▶ [Extract provided]
__________

My guidelines to successful one-on-ones.

Nikhil Pandit

Engineering Manager at Superhuman



"When I was new to management, I didn't really understand the point of one-on-ones. I made all the classic mistakes, thinking: 'I am always available, can't people just talk to me whenever they want to?' or 'Is there enough to talk about every week?' Now I see the value of one-on-ones. With that in mind, here are a few thoughts I have around successful one-on-ones:"


  1. Let your direct report set the agenda. This time is all about them, so give them a chance to choose what they want to talk about. However, I always try to have a prompt in mind in case they have not prepared anything.
  2. Weekly schedule Some people prefer an hour long one-on-one every alternate week. I prefer half hour one-on-ones every week. This is done to reduce the gap between one-on-ones, so that if my report has something on their mind, I can hear it sooner rather than later.
  3. Let people talk I have a few good conversation starters, such as "What's on your mind?", "How are you doing today?" and "On a scale of 1-10, how are you feeling?" but after that I want people to talk to me. As a manager, you have to learn to get used to 10-15 seconds of awkward silence. People don't like these types of silences and start talking eventually.

__________

▶ [Extracted data]
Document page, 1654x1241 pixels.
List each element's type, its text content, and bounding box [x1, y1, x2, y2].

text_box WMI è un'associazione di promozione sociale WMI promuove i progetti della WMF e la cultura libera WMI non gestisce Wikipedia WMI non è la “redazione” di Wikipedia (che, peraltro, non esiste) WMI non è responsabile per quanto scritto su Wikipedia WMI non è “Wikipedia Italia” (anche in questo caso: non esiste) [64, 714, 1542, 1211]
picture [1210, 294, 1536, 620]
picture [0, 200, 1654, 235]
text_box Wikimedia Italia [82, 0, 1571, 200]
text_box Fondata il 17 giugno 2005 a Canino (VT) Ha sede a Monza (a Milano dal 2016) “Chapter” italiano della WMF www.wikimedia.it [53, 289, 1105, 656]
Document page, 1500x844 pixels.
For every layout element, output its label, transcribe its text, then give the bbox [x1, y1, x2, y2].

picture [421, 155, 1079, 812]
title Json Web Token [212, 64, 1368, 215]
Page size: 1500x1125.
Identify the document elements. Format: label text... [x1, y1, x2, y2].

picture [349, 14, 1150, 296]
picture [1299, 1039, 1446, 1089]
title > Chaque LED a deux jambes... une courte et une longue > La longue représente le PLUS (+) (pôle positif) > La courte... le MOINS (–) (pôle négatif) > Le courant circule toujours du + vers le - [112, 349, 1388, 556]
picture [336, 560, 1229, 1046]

__________

▶ [To be done]
1. Can you condense the item in the one-on-ones guidelines that begins "Let people talk" into a short bulleted list that keeps its main facts?
2. Using the one-on-ones guidelines, answer each of these questions on its own line:
(a) At what company is Nikhil Pandit an Engineering Manager?
(b) What length and frequency of one-on-ones does the author prefer?
(c) How many seconds of awkward silence should a manager learn to get used to?
3. Repeat word for word the part of the one-on-ones guidelines that begins at the words "Engineering Manager at" and ends after "rather than later.".

▶ [Full solutions]
1.
- Open with a few conversation starters, such as "What's on your mind?", "How are you doing today?" or "On a scale of 1-10, how are you feeling?"
- After that, let the other person do the talking.
- Managers have to get used to 10-15 seconds of awkward silence.
- People dislike such silences and eventually start talking.

2.
(a) Superhuman
(b) Half-hour one-on-ones every week
(c) 10-15 seconds

3.
Engineering Manager at Superhuman



"When I was new to management, I didn't really understand the point of one-on-ones. I made all the classic mistakes, thinking: 'I am always available, can't people just talk to me whenever they want to?' or 'Is there enough to talk about every week?' Now I see the value of one-on-ones. With that in mind, here are a few thoughts I have around successful one-on-ones:"


  1. Let your direct report set the agenda. This time is all about them, so give them a chance to choose what they want to talk about. However, I always try to have a prompt in mind in case they have not prepared anything.
  2. Weekly schedule Some people prefer an hour long one-on-one every alternate week. I prefer half hour one-on-ones every week. This is done to reduce the gap between one-on-ones, so that if my report has something on their mind, I can hear it sooner rather than later.